Selecting next actions using uncertainty metric(UCB)
In ε-greedy, we discussed that when we selected the next action for exploration it was picked with uniform probability from all the remaining non-greedy actions. It would be good to select the next action with some better heuristic. One such heuristic is called Upper-Confidence-Bound selection. In this measure, we select an action that maximizes:
Q(t) + c * ( sqrt(ln t/N(a))
What this formula tries to do is to add an uncertainty measure for the given action a. N(a) indicates the number of times a has been selected so far. If ‘a’ has never been selected then sqrt term is maximized and leads to selection of ‘a’. Otherwise as ‘a’ gets selected more and more times, the sqrt term becomes smaller — increasing the certainty. Similarly when any other action other than ‘a’ is selected, it increases the value of sqrt term, but slowly. This causes actions that have been often but with lower value, to not get selected after a while. It also causes to accrue more certainty around actions that haven’t been selected before.
Gradient Bandit Algorithm
All the previous approaches mentioned below estimate values for every action. Another way could be to assign a priority/probability, at time t, H(t)(a) to every action and then select actions accordingly. Higher H(t)(a), more chances of it being selected. Once we have H(t)(a) — relative priorities, we can then use softmax to land relative probabilities(Pa) for all K actions.

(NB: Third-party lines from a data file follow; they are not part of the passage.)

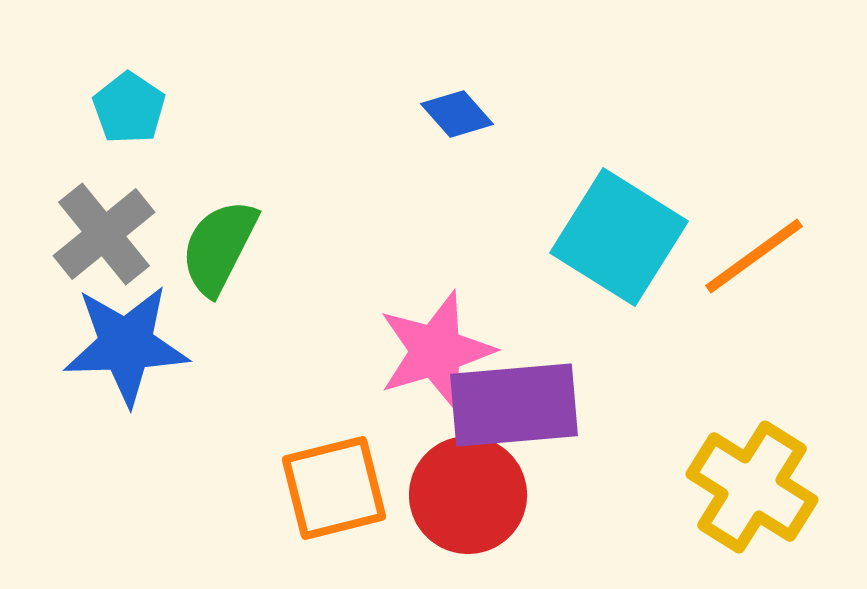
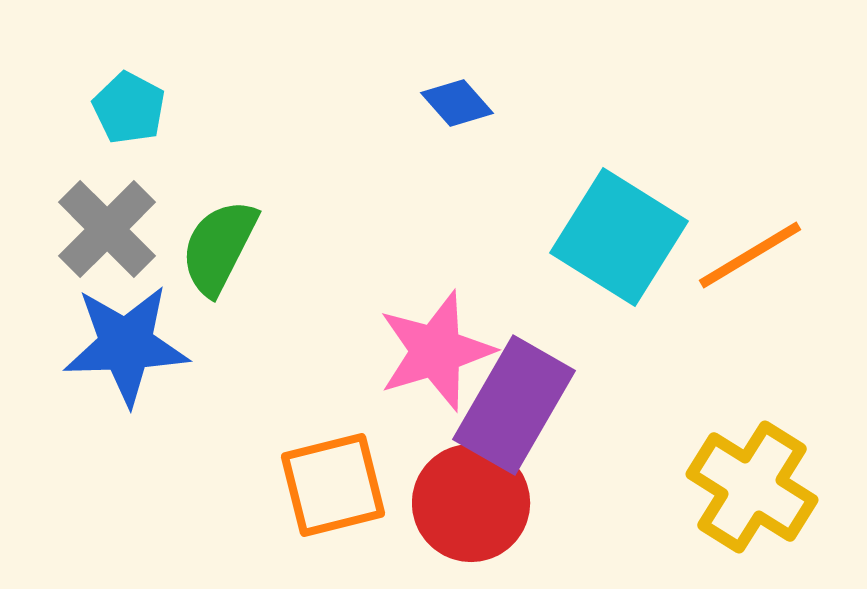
cyan pentagon: rotated 6 degrees counterclockwise
blue diamond: moved 11 px up
gray cross: moved 3 px right, 5 px up; rotated 6 degrees counterclockwise
orange line: moved 4 px left, 1 px up; rotated 5 degrees clockwise
purple rectangle: rotated 55 degrees counterclockwise
orange square: moved 1 px left, 3 px up
red circle: moved 3 px right, 8 px down
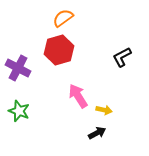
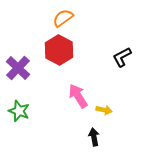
red hexagon: rotated 16 degrees counterclockwise
purple cross: rotated 15 degrees clockwise
black arrow: moved 3 px left, 4 px down; rotated 72 degrees counterclockwise
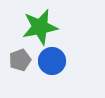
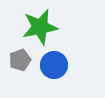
blue circle: moved 2 px right, 4 px down
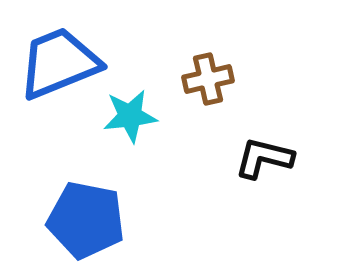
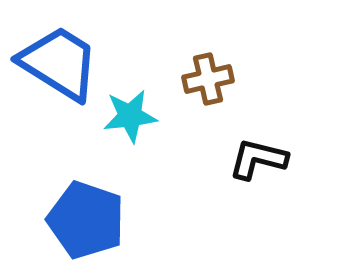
blue trapezoid: rotated 54 degrees clockwise
black L-shape: moved 6 px left, 1 px down
blue pentagon: rotated 8 degrees clockwise
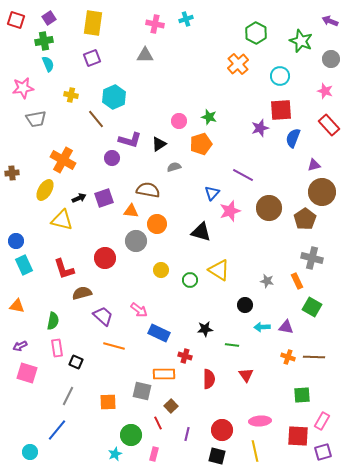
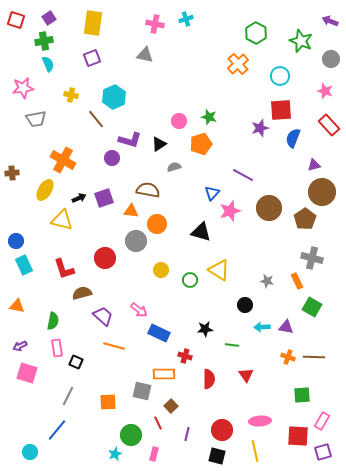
gray triangle at (145, 55): rotated 12 degrees clockwise
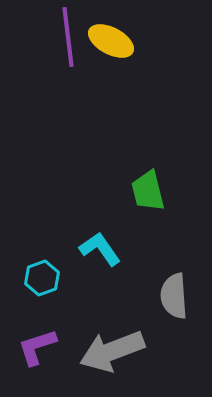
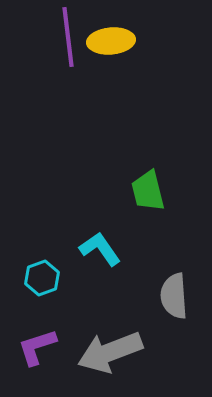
yellow ellipse: rotated 33 degrees counterclockwise
gray arrow: moved 2 px left, 1 px down
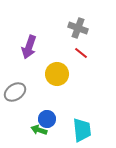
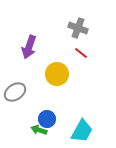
cyan trapezoid: moved 1 px down; rotated 35 degrees clockwise
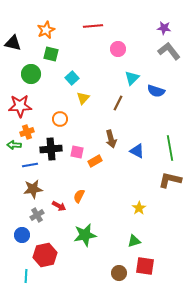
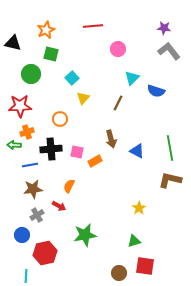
orange semicircle: moved 10 px left, 10 px up
red hexagon: moved 2 px up
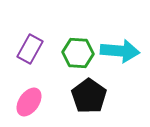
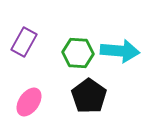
purple rectangle: moved 6 px left, 7 px up
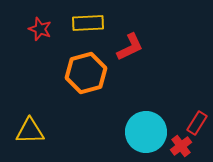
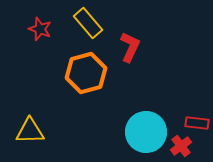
yellow rectangle: rotated 52 degrees clockwise
red L-shape: rotated 40 degrees counterclockwise
red rectangle: rotated 65 degrees clockwise
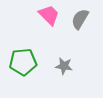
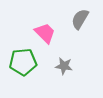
pink trapezoid: moved 4 px left, 18 px down
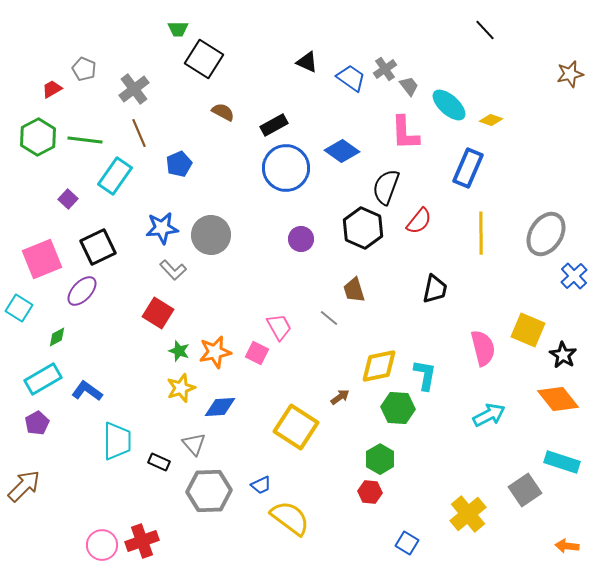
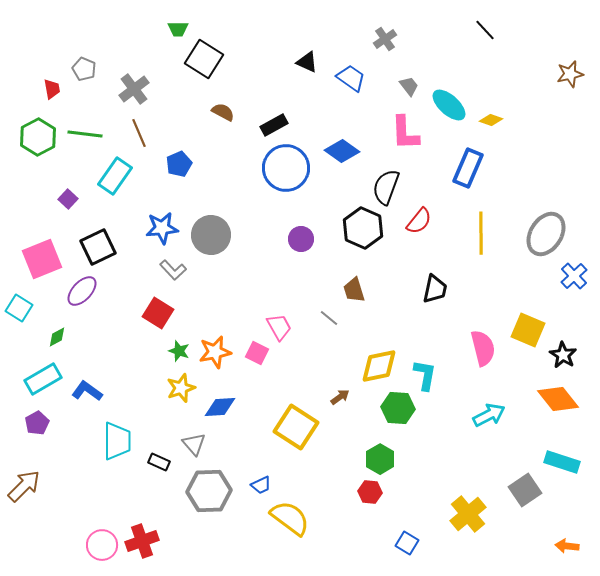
gray cross at (385, 69): moved 30 px up
red trapezoid at (52, 89): rotated 110 degrees clockwise
green line at (85, 140): moved 6 px up
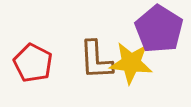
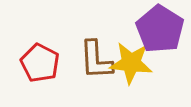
purple pentagon: moved 1 px right
red pentagon: moved 7 px right
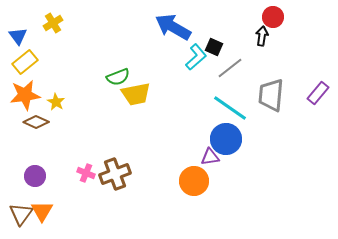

Ideas of stochastic gradient descent to improve values of Ht(a) with every time step seem possible in this case. If R’ is the baseline reward so far, then we can use the following equation for improving Ht(a) with every step with ⍺ as the step size used in gradient descent.
H(t+1)(a) = H(t)(a) + ⍺ (R — R’)(1-Pa)
H(t+1)(a’) = H(t)(a’) — ⍺ (R — R’)(Pa’)
If reward R > R’, then positive feedback improves H(t+1)(a). At the same time, the second equation decreases the H(t+1)(a’) for all other actions a’. One can see the opposite effect when obtained reward R < baseline reward R’.
We discussed basic aspects of reinforcement learning and some ways to manage the trade off between exploration and exploitation. All three methods ε-greedy, UCB, Gradient bandit achieve those trade offs by altering some parameter values.
As it can be seen for k-bandits problem form U-graphs, all methods have an optimal value of the parameter where they perform the best. UCB seems to outperform other methods at least for this problem.